▶ [What the task requires]
Swap "fd leak" for "file descriptor leak" everywhere it occurs in the source text of the material below, and give that text back with nothing else changed. Leave the pictures out of your answer.
*** Opening of Dataset records ***
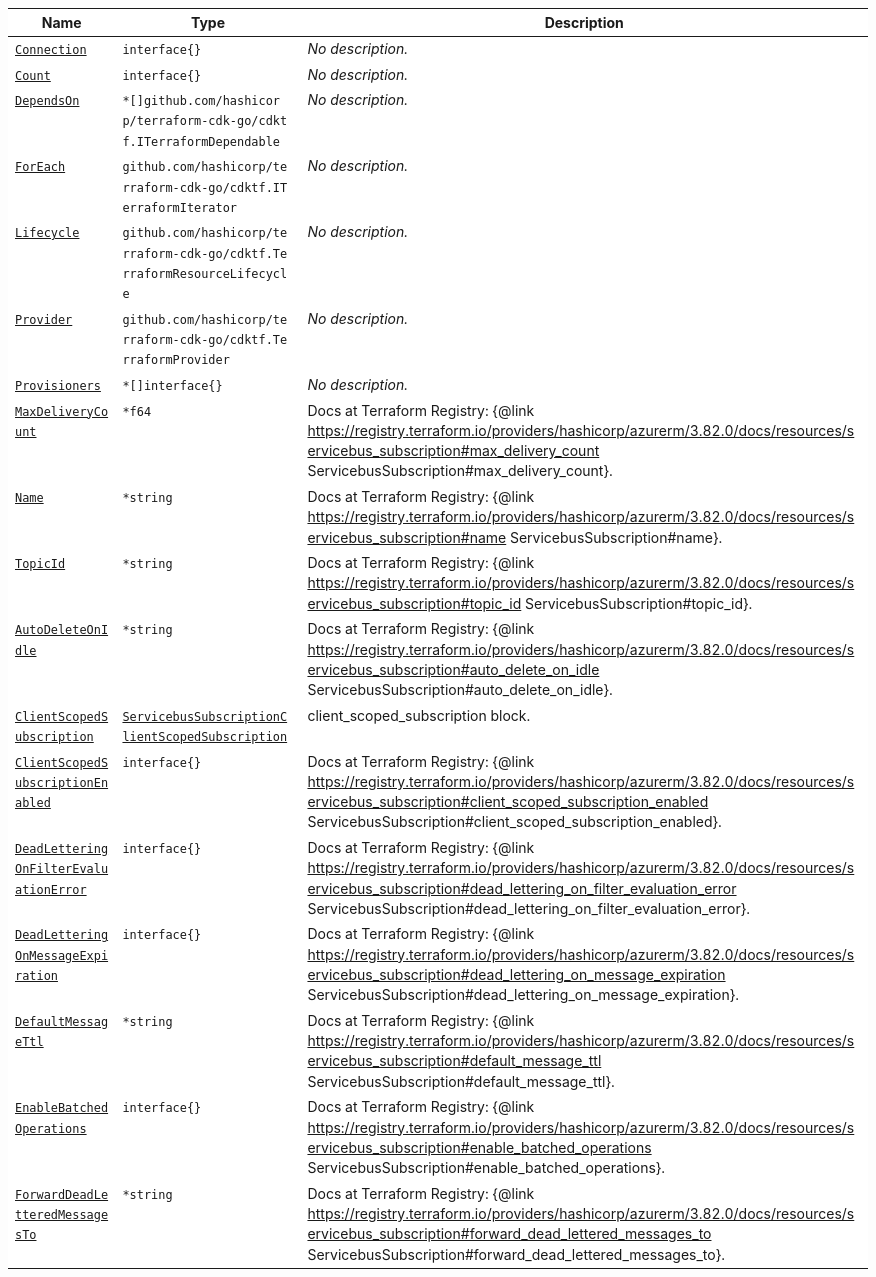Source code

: | **Name** | **Type** | **Description** |
| --- | --- | --- |
| <code><a href="#@cdktf/provider-azurerm.servicebusSubscription.ServicebusSubscriptionConfig.property.connection">Connection</a></code> | <code>interface{}</code> | *No description.* |
| <code><a href="#@cdktf/provider-azurerm.servicebusSubscription.ServicebusSubscriptionConfig.property.count">Count</a></code> | <code>interface{}</code> | *No description.* |
| <code><a href="#@cdktf/provider-azurerm.servicebusSubscription.ServicebusSubscriptionConfig.property.dependsOn">DependsOn</a></code> | <code>*[]github.com/hashicorp/terraform-cdk-go/cdktf.ITerraformDependable</code> | *No description.* |
| <code><a href="#@cdktf/provider-azurerm.servicebusSubscription.ServicebusSubscriptionConfig.property.forEach">ForEach</a></code> | <code>github.com/hashicorp/terraform-cdk-go/cdktf.ITerraformIterator</code> | *No description.* |
| <code><a href="#@cdktf/provider-azurerm.servicebusSubscription.ServicebusSubscriptionConfig.property.lifecycle">Lifecycle</a></code> | <code>github.com/hashicorp/terraform-cdk-go/cdktf.TerraformResourceLifecycle</code> | *No description.* |
| <code><a href="#@cdktf/provider-azurerm.servicebusSubscription.ServicebusSubscriptionConfig.property.provider">Provider</a></code> | <code>github.com/hashicorp/terraform-cdk-go/cdktf.TerraformProvider</code> | *No description.* |
| <code><a href="#@cdktf/provider-azurerm.servicebusSubscription.ServicebusSubscriptionConfig.property.provisioners">Provisioners</a></code> | <code>*[]interface{}</code> | *No description.* |
| <code><a href="#@cdktf/provider-azurerm.servicebusSubscription.ServicebusSubscriptionConfig.property.maxDeliveryCount">MaxDeliveryCount</a></code> | <code>*f64</code> | Docs at Terraform Registry: {@link https://registry.terraform.io/providers/hashicorp/azurerm/3.82.0/docs/resources/servicebus_subscription#max_delivery_count ServicebusSubscription#max_delivery_count}. |
| <code><a href="#@cdktf/provider-azurerm.servicebusSubscription.ServicebusSubscriptionConfig.property.name">Name</a></code> | <code>*string</code> | Docs at Terraform Registry: {@link https://registry.terraform.io/providers/hashicorp/azurerm/3.82.0/docs/resources/servicebus_subscription#name ServicebusSubscription#name}. |
| <code><a href="#@cdktf/provider-azurerm.servicebusSubscription.ServicebusSubscriptionConfig.property.topicId">TopicId</a></code> | <code>*string</code> | Docs at Terraform Registry: {@link https://registry.terraform.io/providers/hashicorp/azurerm/3.82.0/docs/resources/servicebus_subscription#topic_id ServicebusSubscription#topic_id}. |
| <code><a href="#@cdktf/provider-azurerm.servicebusSubscription.ServicebusSubscriptionConfig.property.autoDeleteOnIdle">AutoDeleteOnIdle</a></code> | <code>*string</code> | Docs at Terraform Registry: {@link https://registry.terraform.io/providers/hashicorp/azurerm/3.82.0/docs/resources/servicebus_subscription#auto_delete_on_idle ServicebusSubscription#auto_delete_on_idle}. |
| <code><a href="#@cdktf/provider-azurerm.servicebusSubscription.ServicebusSubscriptionConfig.property.clientScopedSubscription">ClientScopedSubscription</a></code> | <code><a href="#@cdktf/provider-azurerm.servicebusSubscription.ServicebusSubscriptionClientScopedSubscription">ServicebusSubscriptionClientScopedSubscription</a></code> | client_scoped_subscription block. |
| <code><a href="#@cdktf/provider-azurerm.servicebusSubscription.ServicebusSubscriptionConfig.property.clientScopedSubscriptionEnabled">ClientScopedSubscriptionEnabled</a></code> | <code>interface{}</code> | Docs at Terraform Registry: {@link https://registry.terraform.io/providers/hashicorp/azurerm/3.82.0/docs/resources/servicebus_subscription#client_scoped_subscription_enabled ServicebusSubscription#client_scoped_subscription_enabled}. |
| <code><a href="#@cdktf/provider-azurerm.servicebusSubscription.ServicebusSubscriptionConfig.property.deadLetteringOnFilterEvaluationError">DeadLetteringOnFilterEvaluationError</a></code> | <code>interface{}</code> | Docs at Terraform Registry: {@link https://registry.terraform.io/providers/hashicorp/azurerm/3.82.0/docs/resources/servicebus_subscription#dead_lettering_on_filter_evaluation_error ServicebusSubscription#dead_lettering_on_filter_evaluation_error}. |
| <code><a href="#@cdktf/provider-azurerm.servicebusSubscription.ServicebusSubscriptionConfig.property.deadLetteringOnMessageExpiration">DeadLetteringOnMessageExpiration</a></code> | <code>interface{}</code> | Docs at Terraform Registry: {@link https://registry.terraform.io/providers/hashicorp/azurerm/3.82.0/docs/resources/servicebus_subscription#dead_lettering_on_message_expiration ServicebusSubscription#dead_lettering_on_message_expiration}. |
| <code><a href="#@cdktf/provider-azurerm.servicebusSubscription.ServicebusSubscriptionConfig.property.defaultMessageTtl">DefaultMessageTtl</a></code> | <code>*string</code> | Docs at Terraform Registry: {@link https://registry.terraform.io/providers/hashicorp/azurerm/3.82.0/docs/resources/servicebus_subscription#default_message_ttl ServicebusSubscription#default_message_ttl}. |
| <code><a href="#@cdktf/provider-azurerm.servicebusSubscription.ServicebusSubscriptionConfig.property.enableBatchedOperations">EnableBatchedOperations</a></code> | <code>interface{}</code> | Docs at Terraform Registry: {@link https://registry.terraform.io/providers/hashicorp/azurerm/3.82.0/docs/resources/servicebus_subscription#enable_batched_operations ServicebusSubscription#enable_batched_operations}. |
| <code><a href="#@cdktf/provider-azurerm.servicebusSubscription.ServicebusSubscriptionConfig.property.forwardDeadLetteredMessagesTo">ForwardDeadLetteredMessagesTo</a></code> | <code>*string</code> | Docs at Terraform Registry: {@link https://registry.terraform.io/providers/hashicorp/azurerm/3.82.0/docs/resources/servicebus_subscription#forward_dead_lettered_messages_to ServicebusSubscription#forward_dead_lettered_messages_to}. |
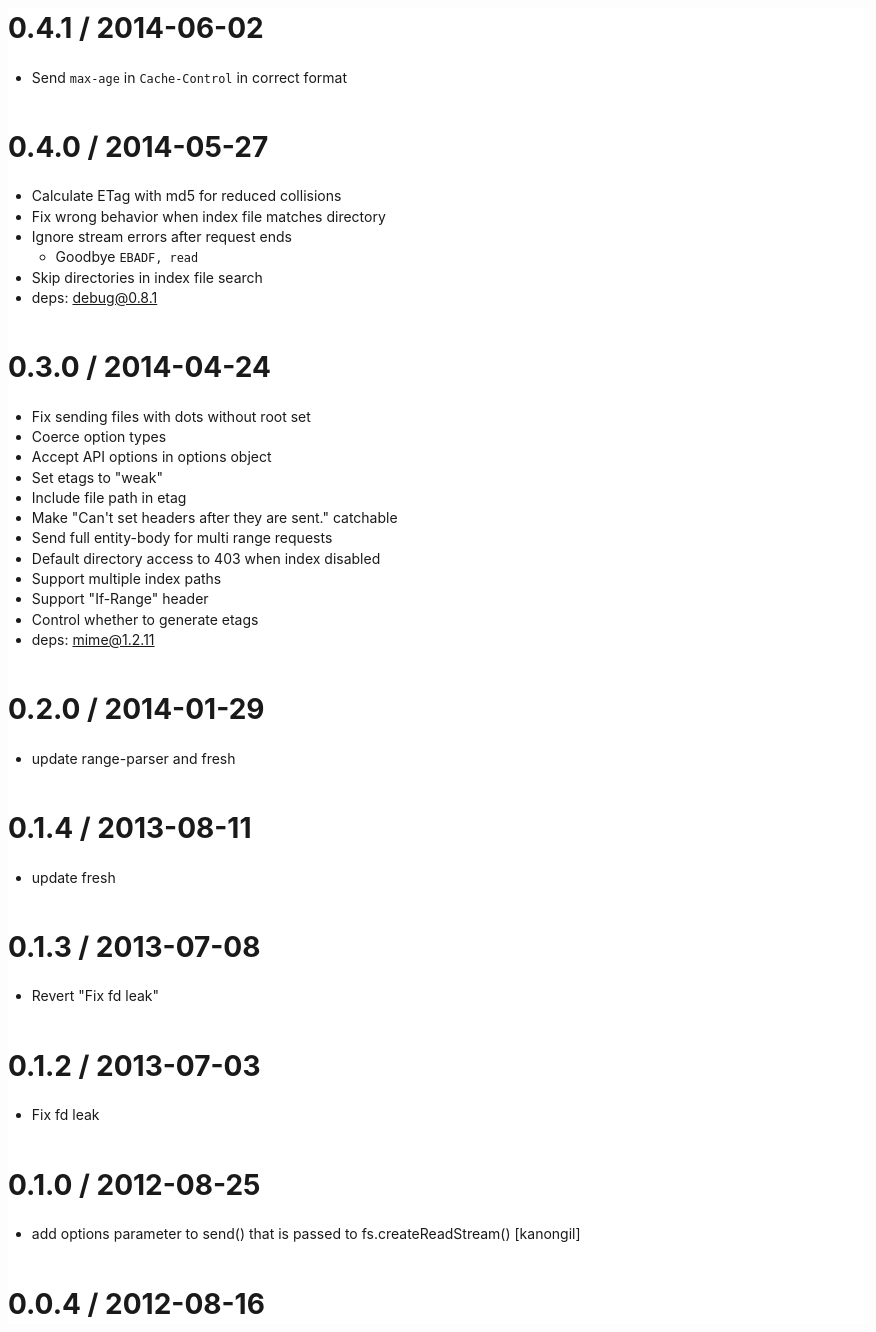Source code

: 0.4.1 / 2014-06-02
  ====

 * Send `max-age` in `Cache-Control` in correct format

0.4.0 / 2014-05-27
  ====

 * Calculate ETag with md5 for reduced collisions
 * Fix wrong behavior when index file matches directory
 * Ignore stream errors after request ends
   - Goodbye `EBADF, read`
 * Skip directories in index file search
 * deps: debug@0.8.1

0.3.0 / 2014-04-24
  ====

 * Fix sending files with dots without root set
 * Coerce option types
 * Accept API options in options object
 * Set etags to "weak"
 * Include file path in etag
 * Make "Can't set headers after they are sent." catchable
 * Send full entity-body for multi range requests
 * Default directory access to 403 when index disabled
 * Support multiple index paths
 * Support "If-Range" header
 * Control whether to generate etags
 * deps: mime@1.2.11

0.2.0 / 2014-01-29
  ====

 * update range-parser and fresh

0.1.4 / 2013-08-11 
  ====

 * update fresh

0.1.3 / 2013-07-08 
  ====

 * Revert "Fix fd leak"

0.1.2 / 2013-07-03 
  ====

 * Fix fd leak

0.1.0 / 2012-08-25 
  ====

  * add options parameter to send() that is passed to fs.createReadStream() [kanongil]

0.0.4 / 2012-08-16 
  ====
*** Close of Dataset records ***
▶ [Solution below]
Source code

: | **Name** | **Type** | **Description** |
| --- | --- | --- |
| <code><a href="#@cdktf/provider-azurerm.servicebusSubscription.ServicebusSubscriptionConfig.property.connection">Connection</a></code> | <code>interface{}</code> | *No description.* |
| <code><a href="#@cdktf/provider-azurerm.servicebusSubscription.ServicebusSubscriptionConfig.property.count">Count</a></code> | <code>interface{}</code> | *No description.* |
| <code><a href="#@cdktf/provider-azurerm.servicebusSubscription.ServicebusSubscriptionConfig.property.dependsOn">DependsOn</a></code> | <code>*[]github.com/hashicorp/terraform-cdk-go/cdktf.ITerraformDependable</code> | *No description.* |
| <code><a href="#@cdktf/provider-azurerm.servicebusSubscription.ServicebusSubscriptionConfig.property.forEach">ForEach</a></code> | <code>github.com/hashicorp/terraform-cdk-go/cdktf.ITerraformIterator</code> | *No description.* |
| <code><a href="#@cdktf/provider-azurerm.servicebusSubscription.ServicebusSubscriptionConfig.property.lifecycle">Lifecycle</a></code> | <code>github.com/hashicorp/terraform-cdk-go/cdktf.TerraformResourceLifecycle</code> | *No description.* |
| <code><a href="#@cdktf/provider-azurerm.servicebusSubscription.ServicebusSubscriptionConfig.property.provider">Provider</a></code> | <code>github.com/hashicorp/terraform-cdk-go/cdktf.TerraformProvider</code> | *No description.* |
| <code><a href="#@cdktf/provider-azurerm.servicebusSubscription.ServicebusSubscriptionConfig.property.provisioners">Provisioners</a></code> | <code>*[]interface{}</code> | *No description.* |
| <code><a href="#@cdktf/provider-azurerm.servicebusSubscription.ServicebusSubscriptionConfig.property.maxDeliveryCount">MaxDeliveryCount</a></code> | <code>*f64</code> | Docs at Terraform Registry: {@link https://registry.terraform.io/providers/hashicorp/azurerm/3.82.0/docs/resources/servicebus_subscription#max_delivery_count ServicebusSubscription#max_delivery_count}. |
| <code><a href="#@cdktf/provider-azurerm.servicebusSubscription.ServicebusSubscriptionConfig.property.name">Name</a></code> | <code>*string</code> | Docs at Terraform Registry: {@link https://registry.terraform.io/providers/hashicorp/azurerm/3.82.0/docs/resources/servicebus_subscription#name ServicebusSubscription#name}. |
| <code><a href="#@cdktf/provider-azurerm.servicebusSubscription.ServicebusSubscriptionConfig.property.topicId">TopicId</a></code> | <code>*string</code> | Docs at Terraform Registry: {@link https://registry.terraform.io/providers/hashicorp/azurerm/3.82.0/docs/resources/servicebus_subscription#topic_id ServicebusSubscription#topic_id}. |
| <code><a href="#@cdktf/provider-azurerm.servicebusSubscription.ServicebusSubscriptionConfig.property.autoDeleteOnIdle">AutoDeleteOnIdle</a></code> | <code>*string</code> | Docs at Terraform Registry: {@link https://registry.terraform.io/providers/hashicorp/azurerm/3.82.0/docs/resources/servicebus_subscription#auto_delete_on_idle ServicebusSubscription#auto_delete_on_idle}. |
| <code><a href="#@cdktf/provider-azurerm.servicebusSubscription.ServicebusSubscriptionConfig.property.clientScopedSubscription">ClientScopedSubscription</a></code> | <code><a href="#@cdktf/provider-azurerm.servicebusSubscription.ServicebusSubscriptionClientScopedSubscription">ServicebusSubscriptionClientScopedSubscription</a></code> | client_scoped_subscription block. |
| <code><a href="#@cdktf/provider-azurerm.servicebusSubscription.ServicebusSubscriptionConfig.property.clientScopedSubscriptionEnabled">ClientScopedSubscriptionEnabled</a></code> | <code>interface{}</code> | Docs at Terraform Registry: {@link https://registry.terraform.io/providers/hashicorp/azurerm/3.82.0/docs/resources/servicebus_subscription#client_scoped_subscription_enabled ServicebusSubscription#client_scoped_subscription_enabled}. |
| <code><a href="#@cdktf/provider-azurerm.servicebusSubscription.ServicebusSubscriptionConfig.property.deadLetteringOnFilterEvaluationError">DeadLetteringOnFilterEvaluationError</a></code> | <code>interface{}</code> | Docs at Terraform Registry: {@link https://registry.terraform.io/providers/hashicorp/azurerm/3.82.0/docs/resources/servicebus_subscription#dead_lettering_on_filter_evaluation_error ServicebusSubscription#dead_lettering_on_filter_evaluation_error}. |
| <code><a href="#@cdktf/provider-azurerm.servicebusSubscription.ServicebusSubscriptionConfig.property.deadLetteringOnMessageExpiration">DeadLetteringOnMessageExpiration</a></code> | <code>interface{}</code> | Docs at Terraform Registry: {@link https://registry.terraform.io/providers/hashicorp/azurerm/3.82.0/docs/resources/servicebus_subscription#dead_lettering_on_message_expiration ServicebusSubscription#dead_lettering_on_message_expiration}. |
| <code><a href="#@cdktf/provider-azurerm.servicebusSubscription.ServicebusSubscriptionConfig.property.defaultMessageTtl">DefaultMessageTtl</a></code> | <code>*string</code> | Docs at Terraform Registry: {@link https://registry.terraform.io/providers/hashicorp/azurerm/3.82.0/docs/resources/servicebus_subscription#default_message_ttl ServicebusSubscription#default_message_ttl}. |
| <code><a href="#@cdktf/provider-azurerm.servicebusSubscription.ServicebusSubscriptionConfig.property.enableBatchedOperations">EnableBatchedOperations</a></code> | <code>interface{}</code> | Docs at Terraform Registry: {@link https://registry.terraform.io/providers/hashicorp/azurerm/3.82.0/docs/resources/servicebus_subscription#enable_batched_operations ServicebusSubscription#enable_batched_operations}. |
| <code><a href="#@cdktf/provider-azurerm.servicebusSubscription.ServicebusSubscriptionConfig.property.forwardDeadLetteredMessagesTo">ForwardDeadLetteredMessagesTo</a></code> | <code>*string</code> | Docs at Terraform Registry: {@link https://registry.terraform.io/providers/hashicorp/azurerm/3.82.0/docs/resources/servicebus_subscription#forward_dead_lettered_messages_to ServicebusSubscription#forward_dead_lettered_messages_to}. |
Source code

: 0.4.1 / 2014-06-02
  ====

 * Send `max-age` in `Cache-Control` in correct format

0.4.0 / 2014-05-27
  ====

 * Calculate ETag with md5 for reduced collisions
 * Fix wrong behavior when index file matches directory
 * Ignore stream errors after request ends
   - Goodbye `EBADF, read`
 * Skip directories in index file search
 * deps: debug@0.8.1

0.3.0 / 2014-04-24
  ====

 * Fix sending files with dots without root set
 * Coerce option types
 * Accept API options in options object
 * Set etags to "weak"
 * Include file path in etag
 * Make "Can't set headers after they are sent." catchable
 * Send full entity-body for multi range requests
 * Default directory access to 403 when index disabled
 * Support multiple index paths
 * Support "If-Range" header
 * Control whether to generate etags
 * deps: mime@1.2.11

0.2.0 / 2014-01-29
  ====

 * update range-parser and fresh

0.1.4 / 2013-08-11 
  ====

 * update fresh

0.1.3 / 2013-07-08 
  ====

 * Revert "Fix file descriptor leak"

0.1.2 / 2013-07-03 
  ====

 * Fix file descriptor leak

0.1.0 / 2012-08-25 
  ====

  * add options parameter to send() that is passed to fs.createReadStream() [kanongil]

0.0.4 / 2012-08-16 
  ====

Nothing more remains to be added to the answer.